Un protocole de signalement lié à l’obligation de formation des 16-18 ans a été transmis aux établissements d’enseignement agricole, avec les coordonnées locales des PSAD (CIO et ML) pour s’assurer qu’aucun jeune ne reste sans solution. Pour les moins de 16 ans, nous avons rappelé la démarche en lien avec les DSDEN pour l’obligation scolaire et le suivi des jeunes jusqu’à leur réinscription dans un autre établissement scolaire.
2- Repositionner les enjeux de FREGATA et d’une saisie en temps réel des départs, parallèlement aux différents types de signalements à faire en fonction du profil du jeune
FREGATA est un outil qui permet aux établissements de saisir de nombreuses données sur les apprenants. Le SRFD peut retrouver ces informations selon les besoins, voire exploiter des données pour suivre les évolutions, notamment en termes d’entrées et sorties du système. Cependant, les établissements ne saisissent pas toujours les entrées et sorties en temps réel, et les données saisies sont parfois imprécises.

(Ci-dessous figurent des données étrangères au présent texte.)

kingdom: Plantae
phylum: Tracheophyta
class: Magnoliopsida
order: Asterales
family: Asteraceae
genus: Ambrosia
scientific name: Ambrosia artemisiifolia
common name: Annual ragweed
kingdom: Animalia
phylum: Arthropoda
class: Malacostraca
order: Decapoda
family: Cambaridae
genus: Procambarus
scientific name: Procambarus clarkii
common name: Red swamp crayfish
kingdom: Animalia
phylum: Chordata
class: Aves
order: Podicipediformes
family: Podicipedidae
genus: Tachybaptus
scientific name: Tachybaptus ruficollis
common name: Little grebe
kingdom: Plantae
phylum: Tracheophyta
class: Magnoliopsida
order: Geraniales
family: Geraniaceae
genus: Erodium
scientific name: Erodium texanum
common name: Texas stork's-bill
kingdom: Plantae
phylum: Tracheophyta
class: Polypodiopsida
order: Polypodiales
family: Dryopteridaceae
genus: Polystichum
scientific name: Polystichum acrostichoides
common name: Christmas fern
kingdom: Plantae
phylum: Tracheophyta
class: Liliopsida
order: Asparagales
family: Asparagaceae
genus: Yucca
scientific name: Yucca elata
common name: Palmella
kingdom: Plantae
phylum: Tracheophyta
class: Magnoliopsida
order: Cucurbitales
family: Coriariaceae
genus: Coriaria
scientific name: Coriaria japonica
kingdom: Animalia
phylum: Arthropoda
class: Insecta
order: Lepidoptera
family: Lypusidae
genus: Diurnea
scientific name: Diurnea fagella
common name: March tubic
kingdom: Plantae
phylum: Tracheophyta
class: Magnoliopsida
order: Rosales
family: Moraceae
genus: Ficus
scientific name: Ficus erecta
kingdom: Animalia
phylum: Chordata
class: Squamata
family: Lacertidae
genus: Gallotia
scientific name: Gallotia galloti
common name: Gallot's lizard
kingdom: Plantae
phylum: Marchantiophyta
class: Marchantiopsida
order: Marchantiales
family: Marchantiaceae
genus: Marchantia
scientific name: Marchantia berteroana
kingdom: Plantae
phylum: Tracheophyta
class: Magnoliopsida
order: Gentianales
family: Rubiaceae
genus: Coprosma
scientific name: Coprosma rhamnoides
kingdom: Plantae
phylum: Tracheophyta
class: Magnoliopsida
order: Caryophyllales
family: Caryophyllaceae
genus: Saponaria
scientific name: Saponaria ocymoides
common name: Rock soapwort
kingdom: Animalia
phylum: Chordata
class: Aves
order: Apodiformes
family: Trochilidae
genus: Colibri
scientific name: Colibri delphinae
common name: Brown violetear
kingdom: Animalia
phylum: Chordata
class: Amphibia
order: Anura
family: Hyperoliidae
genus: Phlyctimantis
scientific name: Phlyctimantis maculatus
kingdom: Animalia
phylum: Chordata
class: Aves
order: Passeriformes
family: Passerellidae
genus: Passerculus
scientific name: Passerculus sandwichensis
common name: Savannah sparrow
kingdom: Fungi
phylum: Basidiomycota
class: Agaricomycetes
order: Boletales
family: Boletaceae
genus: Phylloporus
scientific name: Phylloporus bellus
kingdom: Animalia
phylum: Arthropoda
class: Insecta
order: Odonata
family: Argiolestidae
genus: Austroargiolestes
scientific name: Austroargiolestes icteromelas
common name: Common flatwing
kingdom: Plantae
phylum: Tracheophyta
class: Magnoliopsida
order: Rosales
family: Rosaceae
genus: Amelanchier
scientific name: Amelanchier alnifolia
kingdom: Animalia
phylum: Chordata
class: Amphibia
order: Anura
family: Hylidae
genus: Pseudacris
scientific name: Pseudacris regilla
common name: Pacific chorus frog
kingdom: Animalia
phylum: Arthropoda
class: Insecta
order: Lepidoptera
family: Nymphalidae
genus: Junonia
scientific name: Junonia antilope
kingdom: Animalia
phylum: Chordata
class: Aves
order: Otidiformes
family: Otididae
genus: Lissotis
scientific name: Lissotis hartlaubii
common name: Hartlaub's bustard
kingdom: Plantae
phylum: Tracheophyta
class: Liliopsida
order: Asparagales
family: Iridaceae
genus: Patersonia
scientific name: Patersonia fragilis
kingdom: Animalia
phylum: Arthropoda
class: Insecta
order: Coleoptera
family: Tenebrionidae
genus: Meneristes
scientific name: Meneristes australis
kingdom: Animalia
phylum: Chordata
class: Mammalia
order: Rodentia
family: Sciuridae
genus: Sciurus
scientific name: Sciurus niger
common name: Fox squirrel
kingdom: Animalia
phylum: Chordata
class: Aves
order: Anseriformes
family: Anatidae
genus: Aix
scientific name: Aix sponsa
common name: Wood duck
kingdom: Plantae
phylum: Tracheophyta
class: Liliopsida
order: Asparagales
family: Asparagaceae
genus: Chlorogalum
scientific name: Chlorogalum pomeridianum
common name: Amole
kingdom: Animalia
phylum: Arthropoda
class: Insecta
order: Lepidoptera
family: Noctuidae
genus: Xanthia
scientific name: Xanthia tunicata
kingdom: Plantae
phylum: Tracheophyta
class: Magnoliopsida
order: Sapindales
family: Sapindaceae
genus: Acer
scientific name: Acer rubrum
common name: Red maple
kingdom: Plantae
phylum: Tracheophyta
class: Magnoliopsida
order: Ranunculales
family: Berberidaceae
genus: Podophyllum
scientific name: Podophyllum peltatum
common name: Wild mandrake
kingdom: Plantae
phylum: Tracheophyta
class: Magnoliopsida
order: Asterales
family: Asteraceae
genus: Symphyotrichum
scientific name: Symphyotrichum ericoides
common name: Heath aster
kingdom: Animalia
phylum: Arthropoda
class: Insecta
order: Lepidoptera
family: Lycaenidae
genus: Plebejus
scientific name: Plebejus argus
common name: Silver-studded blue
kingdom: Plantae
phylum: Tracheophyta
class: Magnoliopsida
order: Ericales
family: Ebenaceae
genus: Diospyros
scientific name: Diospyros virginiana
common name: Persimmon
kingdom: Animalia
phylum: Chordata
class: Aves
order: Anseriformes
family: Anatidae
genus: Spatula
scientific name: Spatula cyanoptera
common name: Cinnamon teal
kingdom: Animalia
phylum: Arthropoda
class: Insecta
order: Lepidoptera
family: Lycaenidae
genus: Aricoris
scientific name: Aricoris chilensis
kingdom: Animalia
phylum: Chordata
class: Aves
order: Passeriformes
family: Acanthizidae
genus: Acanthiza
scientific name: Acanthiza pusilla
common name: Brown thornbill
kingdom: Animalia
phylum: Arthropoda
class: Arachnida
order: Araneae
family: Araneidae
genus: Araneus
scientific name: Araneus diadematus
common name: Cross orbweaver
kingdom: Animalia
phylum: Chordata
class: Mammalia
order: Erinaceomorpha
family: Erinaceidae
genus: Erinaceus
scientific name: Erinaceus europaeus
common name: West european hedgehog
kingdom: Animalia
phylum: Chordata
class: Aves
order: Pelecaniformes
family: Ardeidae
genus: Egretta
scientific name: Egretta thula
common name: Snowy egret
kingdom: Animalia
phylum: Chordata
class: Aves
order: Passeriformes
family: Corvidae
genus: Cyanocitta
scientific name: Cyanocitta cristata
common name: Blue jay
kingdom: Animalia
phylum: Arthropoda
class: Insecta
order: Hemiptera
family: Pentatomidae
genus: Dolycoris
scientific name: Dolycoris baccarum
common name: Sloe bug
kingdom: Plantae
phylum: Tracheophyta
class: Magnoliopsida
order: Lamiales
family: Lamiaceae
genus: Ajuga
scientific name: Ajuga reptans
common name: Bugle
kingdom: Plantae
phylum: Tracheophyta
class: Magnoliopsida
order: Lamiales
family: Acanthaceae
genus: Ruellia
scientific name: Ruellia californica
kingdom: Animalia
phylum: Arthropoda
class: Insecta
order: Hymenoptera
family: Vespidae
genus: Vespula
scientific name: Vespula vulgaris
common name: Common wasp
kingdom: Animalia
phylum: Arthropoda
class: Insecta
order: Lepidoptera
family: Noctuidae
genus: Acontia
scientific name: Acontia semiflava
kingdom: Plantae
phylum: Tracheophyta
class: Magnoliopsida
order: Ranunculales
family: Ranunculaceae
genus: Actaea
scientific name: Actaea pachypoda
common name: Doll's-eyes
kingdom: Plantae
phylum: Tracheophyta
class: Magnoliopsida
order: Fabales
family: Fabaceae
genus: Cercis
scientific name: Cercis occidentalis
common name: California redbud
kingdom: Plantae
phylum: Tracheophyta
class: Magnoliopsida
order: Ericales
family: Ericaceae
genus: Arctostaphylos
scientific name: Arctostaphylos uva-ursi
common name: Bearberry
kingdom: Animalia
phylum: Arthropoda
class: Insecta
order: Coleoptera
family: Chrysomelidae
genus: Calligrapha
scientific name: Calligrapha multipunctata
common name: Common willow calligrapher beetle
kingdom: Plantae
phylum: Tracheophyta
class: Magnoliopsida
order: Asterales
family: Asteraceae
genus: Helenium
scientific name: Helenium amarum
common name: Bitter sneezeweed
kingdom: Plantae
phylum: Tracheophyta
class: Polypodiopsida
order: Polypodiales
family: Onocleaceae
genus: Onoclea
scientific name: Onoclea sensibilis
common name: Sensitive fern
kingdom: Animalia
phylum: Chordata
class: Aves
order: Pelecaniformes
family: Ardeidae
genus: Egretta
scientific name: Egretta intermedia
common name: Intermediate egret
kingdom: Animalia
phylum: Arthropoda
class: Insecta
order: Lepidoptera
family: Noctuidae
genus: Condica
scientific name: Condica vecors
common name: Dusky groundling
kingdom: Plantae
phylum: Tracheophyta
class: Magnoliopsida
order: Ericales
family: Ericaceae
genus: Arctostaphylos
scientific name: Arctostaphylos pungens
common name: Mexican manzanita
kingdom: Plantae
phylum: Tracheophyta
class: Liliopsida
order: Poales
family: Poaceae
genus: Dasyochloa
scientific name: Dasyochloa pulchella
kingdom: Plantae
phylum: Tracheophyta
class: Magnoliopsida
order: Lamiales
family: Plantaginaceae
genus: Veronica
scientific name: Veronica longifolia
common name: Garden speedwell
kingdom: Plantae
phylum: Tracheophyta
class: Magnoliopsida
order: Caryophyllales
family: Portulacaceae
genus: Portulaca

Notons ici que des évolutions de l’outil FREGATA pourrait permettre au SRFD de jouer pleinement son rôle de pilotage. La présence d’une case précisant si la sortie est liée à une démission ou à une exclusion par exemple, ainsi qu’une évolution des propositions de motif de sortie pourraient permettre de mieux cerner les problématiques locales et globales. De même, la possibilité d’extraire des données chiffrées des flux par établissements/départements/composantes/niveaux de formation et spécialités serait tout aussi intéressante en matière de pilotage pour l’autorité académique.
Enfin, le sujet de l’accompagnement des équipes sur les outils numériques de gestion est important ; bien souvent nous (en SRFD) ratons notre cible en donnant les informations aux mauvais interlocuteurs (les directions d’établissements). Dissocier le stratégique et la technique, trouver la bonne cible à nos informations, et mieux faire comprendre pourquoi une saisie bien réalisée est importante semble aujourd’hui essentiel. Cependant, les retours des établissements sont aujourd’hui très souvent identiques : les outils techniques sont de plus en plus complexes et de plus en plus preneurs de temps sans pour autant apporter une plus-value au terrain en termes de gestion et de suivi des apprenants et des politiques.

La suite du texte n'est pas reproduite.